The point, precisely, is how any of the human authors could have had the faintest notion of the scientific points you raise. The text goes on to say:
It fails to recognise that the Word of God has been formulated in language and expression conditioned by various periods. It pays no attention to the literary forms and to the human ways of thinking to be found in the biblical texts. It accepts the literal reality of an ancient, out-of-date cosmology, simply because it is found expressed in the bible.
Three creation accounts
Lest you think I have not paid sufficient attention to the divine influence behind the text of Genesis, I accept completely the truth made in the document on revelation, Dei Verbum, that
the scriptures teach firmly, faithfully, and without error, the truths essential for human salvation.

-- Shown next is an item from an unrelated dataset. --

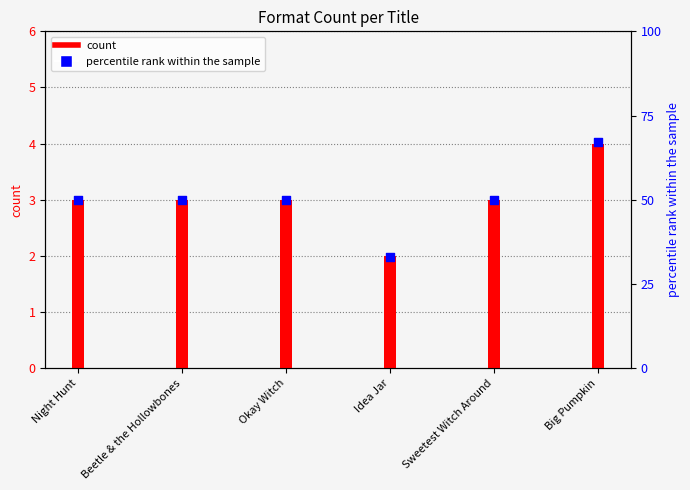

Which has a higher value, Big Pumpkin or Night Hunt?

Big Pumpkin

I believe the point made in the Genesis creation accounts is that God is the creator. The how of creation is the domain of scientists. The who of creation is the point of Genesis.
The excellent Lenten sermons of Cardinal Ratzinger, available on the internet, remind us that there are at least three creation accounts in the bible, all reflecting an adaptation to different historical eras and audiences. Googling ‘Ratzinger’ and ‘Genesis’ will bring up on the web the position that I firmly align myself with in terms of contemporary Catholic Biblical scholarship.